Finalement, peu importe si les mots ne viennent pas à moi puisque je suis encore capable de m’émerveiller avec émotion.

Faux semblant

Était-ce un rêve ?
Sa joue à peine effleurée qu’elle en douterait.

Peut-être un songe ?
Ce souffle léger et ténu sur son visage.

Ou même un mirage ?
Sa bouche caressée par un baiser furtif.

Pourquoi pas un espoir ?
Cette silhouette penchée au-dessus d’elle.

C’est un cauchemar.
Ses yeux s’ouvrent sur le noir de la nuit.

Une hallucination imparable.
Les ombres de ses espoirs s’évanouissent.

Un vrai tourment.
Ce lit vide dans lequel elle a très froid.

Une sourde torture.
L’absence de l’être aimé qui vrille son cœur.

L’autan

À la faveur du printemps, il a déboulé.
Il était pourtant facile de deviner :
Des signes avant-coureurs s’étaient installés.
Il suffisait d’écouter et d’examiner.

Ces paysages aux contours beaucoup trop nets,
Le ciel saphir intense, quasi métallique…
En fin de journée lorsque chante la rainette,
Un infime souffle brise l’instant idyllique.

Une feuille a frémi, on pourrait en douter.
La texture de l’air semble s’être alourdie.
Un frisson imperceptible mais entêté,
L’autan est quasiment là, encore assourdi.

Dans la nuit, il s’impose déjà, impressionne.
Le jour se laisse surprendre par sa violence.
Il s’insinue partout, s’amplifie, tourbillonne
Et emmène tout dans sa folle véhémence.

Il malmène ce qui se trouve à sa portée.
Rien ne lui échappe : il courbe les arbres,
Éparpille les fleurs, et brise sans compter
Ce qui résiste, et contre lui se cabre.

Il s’infiltre jusque dans le cœur de tout être,
Qu’il soit végétal, animal comme humain.
Il les cerne, les tourmente, devient leur maître.
Chaotique, le vent fou poursuit son chemin.

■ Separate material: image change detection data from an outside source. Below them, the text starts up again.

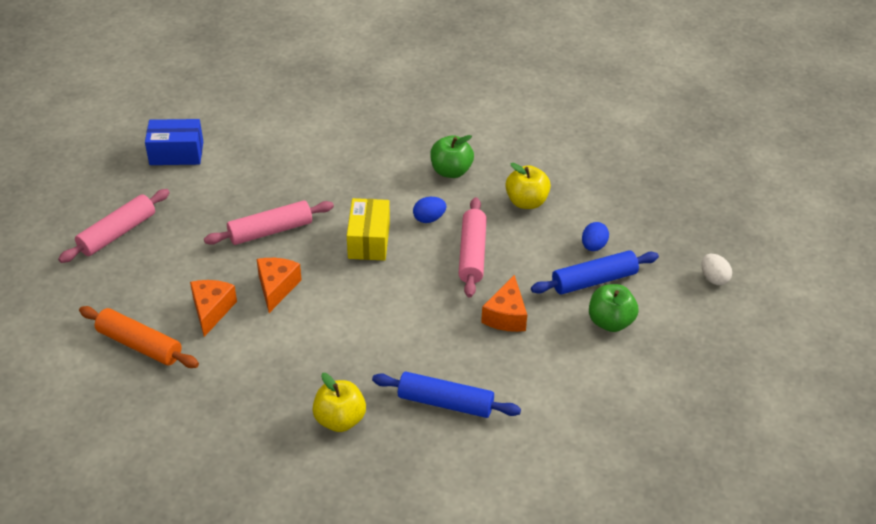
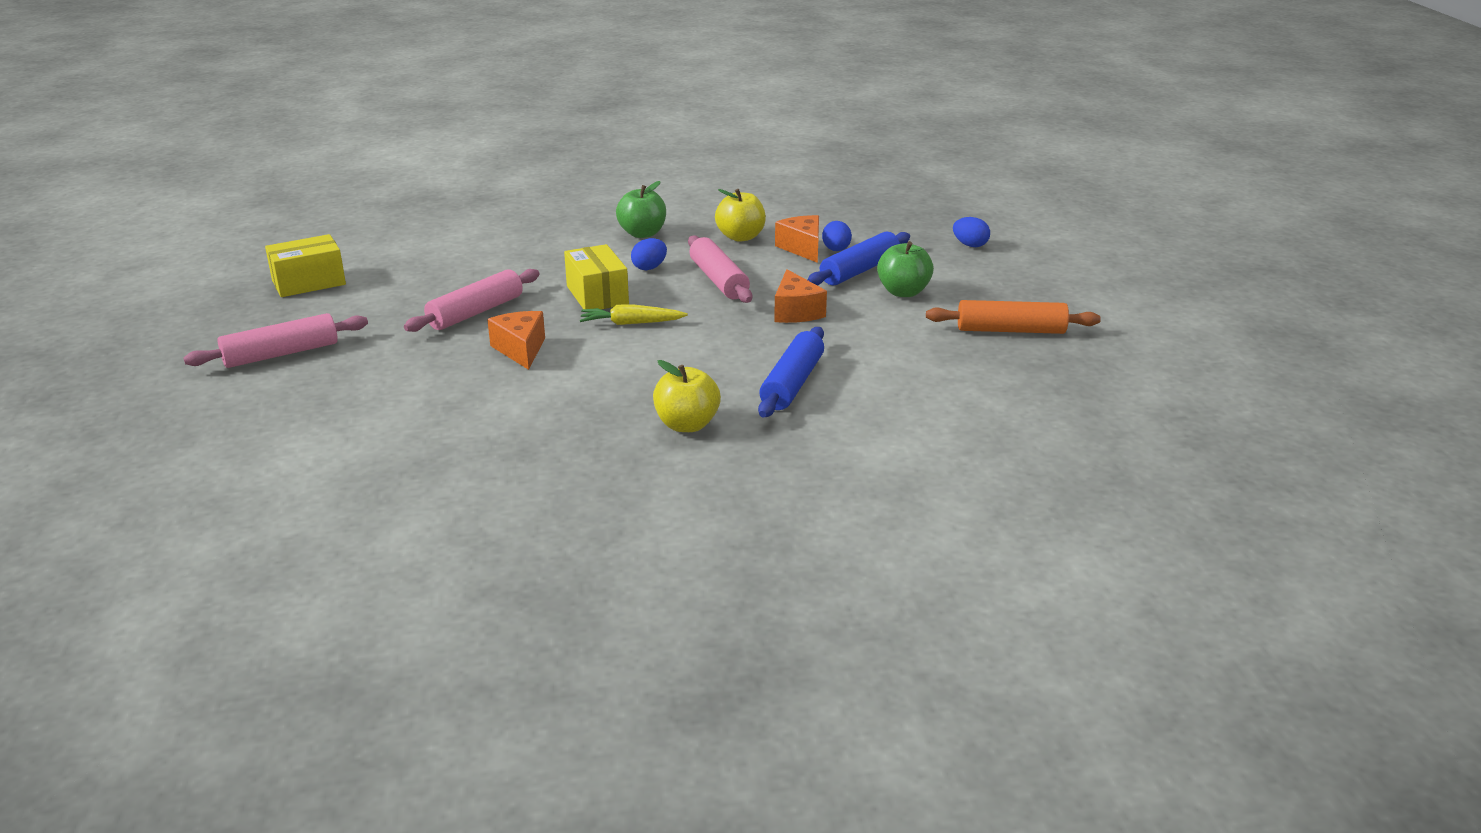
camera: 25 degrees left, 15 degrees down
pink rolling pin [58,189,170,263] -> pink rolling pin turned 45 degrees clockwise [183,313,368,368]
orange rolling pin [79,306,199,368] -> orange rolling pin moved to [926,300,1101,334]
blue box [145,119,203,165] -> yellow box [265,234,346,297]
orange cheese [190,280,237,337] -> orange cheese moved to [775,215,819,263]
blue rolling pin [372,372,521,418] -> blue rolling pin turned 60 degrees counterclockwise [758,327,824,417]
white egg [701,254,732,285] -> blue egg [953,217,990,247]
none -> yellow carrot [580,305,688,325]

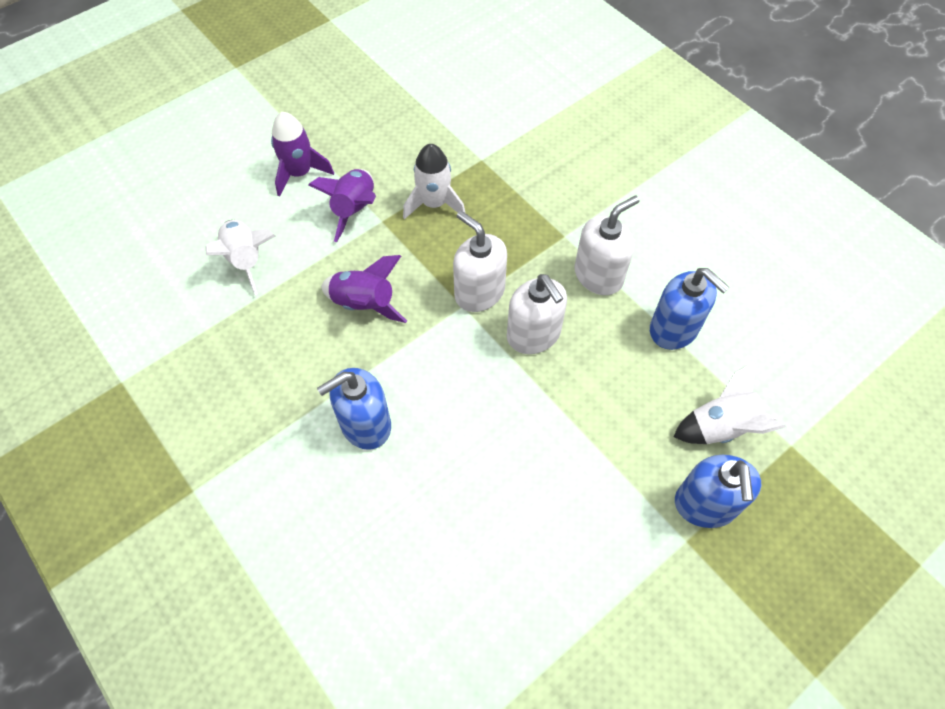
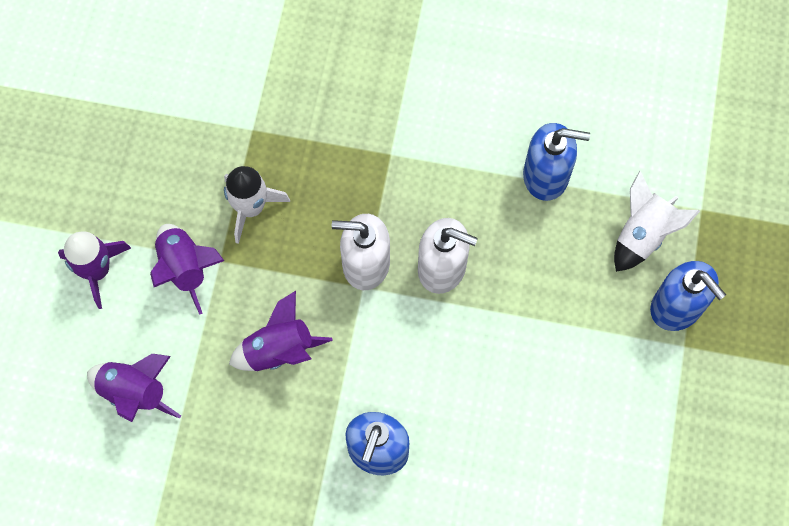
camera: 40 degrees left, 10 degrees up
white rocket [205,220,276,295] -> purple rocket [87,354,181,422]
white soap dispenser [574,195,640,295] -> none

Ses turbulences, aléatoires, surprennent.
Floraison échevelée et précipitée,
Hommes, bêtes irritables et peu amènes,
Air électrique surchargé d’aridité.

Mais cela suffit de médire sur l’autan.
J’aime me laisser emporter comme un fétu,
L’écouter siffler sa rage, impénitent.
C’est l’enfant du pays, volatile et têtu.